Я толкнул садовую калитку и вошел. Здесь ничто не изменилось. Как и прежде, на небольшом огороженном пространстве росло одинокое дерево, но трава была подстрижена более аккуратно, чем в наше время. По выложенной плитами дорожке я подошел к двери и позвонил. Музыка смолкла. Неожиданно на меня напал панический страх, и я едва не убежал, как мальчишка, бросив книги перед дверью. Как сотни, тысячи раз до того, я услышал звук спускавшихся по лестнице шагов. Дверь отворилась.
– Синьора Бутали?
– Да.
– Прошу прощения за беспокойство, синьора. Я принес книги из дворцовой библиотеки, которые вы просили.

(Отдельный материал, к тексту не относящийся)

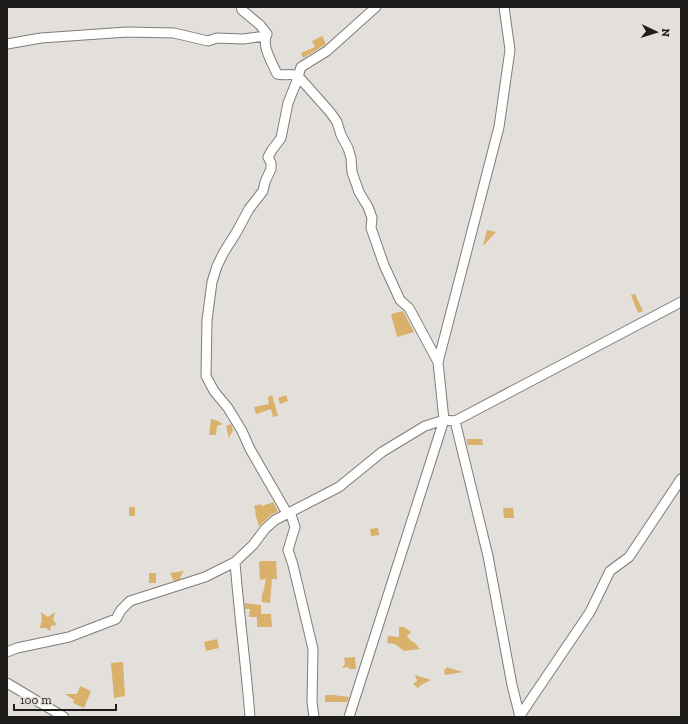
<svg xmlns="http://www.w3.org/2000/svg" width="688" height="724" viewBox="0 0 688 724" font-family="'Zilla Slab',serif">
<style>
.building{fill:#d9b16a}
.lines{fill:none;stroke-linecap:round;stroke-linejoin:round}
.minor-casing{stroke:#7f7c78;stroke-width:11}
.minor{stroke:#fff;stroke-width:9}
</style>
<rect width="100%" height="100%" fill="#e3e0db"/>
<path class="building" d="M322 36 326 44 303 58 301 53 315 47 312 41Z
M487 230 496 232 483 246Z
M635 294 643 311 638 313 631 295Z
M403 311 414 332 397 337 391 314Z
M272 395 278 416 273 417 271 409 256 414 254 407 269 404 268 397Z
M286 395 288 401 280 404 278 398Z
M211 419 216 420 223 424 217 426 216 435H209Z
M231 424 233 430 229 438 226 426Z
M467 439H482L483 445H467Z
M273 502 278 511 271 515 259 526 255 514 256 513 254 506 261 504 262 506Z
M129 507H135V516H129Z
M503 508H513L514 518H504Z
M378 528 379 535 371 536 370 529Z
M262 561H276L277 579H272L270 603 262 602V593H263L266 579 260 580 259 562Z
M184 571 180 577 181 579 174 581 170 573Z
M149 573H156V583H149Z
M245 603 261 605V614H271L272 627H257V617H249L250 609H245Z
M41 612 48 617 55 612 53 620 57 625 51 626 50 631 46 628H40L41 622H42Z
M399 627H404L411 632 407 636 411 641 414 642 420 649 404 651 395 644 387 643 388 636 399 637Z
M217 639 219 648 206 651 204 642Z
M355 657 356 669H349L348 667 342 668 345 664 344 658Z
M123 662 125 696 114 698 111 663Z
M446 667 463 672 445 675 444 669H447Z
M415 675 431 680 421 685 418 688 413 684 417 681Z
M80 686 91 691 84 708 73 703 74 700 65 694H77Z
M325 695H333L349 697 347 702H325Z"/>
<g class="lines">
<defs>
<path id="minor" d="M241 7 242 10 260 25 267 34C261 46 272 62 277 74 285 76 290 73 298 76L330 112 337 122 341 135 348 148 351 158 352 172 359 192 368 207 372 218 371 228 384 265 400 300 409 308 438 362
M7 44 41 38 127 32 174 33 208 41 217 38 243 39 266 36
M455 421 488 556 512 685 520 717
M290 512 295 527 288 550 293 565 313 649 312 702 314 717
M287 513 250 449 242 431 228 408 214 391 206 376 207 320 212 282 217 266 224 252 236 233 249 209 263 191 265 182 271 169V163L268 157 272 150 281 138 288 103 296 83 301 67 327 51 376 7
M235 562C239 614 246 665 250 717
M7 652 17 648 69 637 116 619 121 610 130 601 205 577 235 562 253 545 265 529 275 520 339 487 382 452 425 426 444 420 455 421 681 302
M7 683 64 717
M349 717 444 420 438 362 499 127 510 50 504 7
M519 717 590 612 610 571 629 557 681 479"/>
</defs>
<use href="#minor" class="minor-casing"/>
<use href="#minor" class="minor"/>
</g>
<rect width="688" height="724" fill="none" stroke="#1e1d1b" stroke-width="16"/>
<g transform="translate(656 32) rotate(94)" stroke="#e3e0db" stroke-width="3" paint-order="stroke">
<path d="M0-3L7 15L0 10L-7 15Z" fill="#1e1d1b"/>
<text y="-6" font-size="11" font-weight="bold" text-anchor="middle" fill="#1e1d1b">N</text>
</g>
<path d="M14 704v6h102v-6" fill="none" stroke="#1e1d1b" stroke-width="2"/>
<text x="20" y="704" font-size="12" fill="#1e1d1b" stroke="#e3e0db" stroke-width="3" paint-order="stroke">100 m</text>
</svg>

В герцогском дворце, в комнате для аудиенций висит картина под официальным названием "Портрет знатной дамы", хотя отец называл изображенную на ней женщину "Молчуньей". Лицо серьезное, сосредоточенное, темные глаза смотрят на художника с полным безразличием, некоторые даже говорят – с осуждением. Альдо видел в ней совсем другое. Помню, как он спорил с отцом, убеждая его, что в Молчунье таится скрытый огонь, сжатые губы маскируют пристальное внимание и наблюдательность. Синьора Бутали вполне могла бы позировать для этого портрета. Ее красота принадлежала шестнадцатому веку – не нашему.
– Это я с вами говорила по телефону? – спросила она и, словно заранее зная ответ, добавила:
– С вашей стороны очень любезно, что вы так быстро пришли.
Она протянула руку за книгами, но я смотрел мимо нее… в глубь холла.
Прежними были только стены. Стулья незнакомой формы и высокое зеркало изменили перспективу. У моего отца была слабость всюду развешивать репродукции любимых картин из дворца, уже тогда это казалось старомодным, но зато благодаря ей мы хорошо их запомнили. Теперь в холле висела только одна картина, да и то современная, в застекленной раме: листок с нотами и рядом с ним фрукты больше, чем в натуральную величину. Стена вдоль лестницы на второй этаж, белая при нас, теперь была сизо-серого цвета. Все это я увидел и осознал за считанные мгновения, и меня охватило безрассудное негодование на то, что кто-то посмел войти в наш дом, испортить его и, приноравливая к своим вкусам, потревожить многолетние привычки, впитанные самими стенами.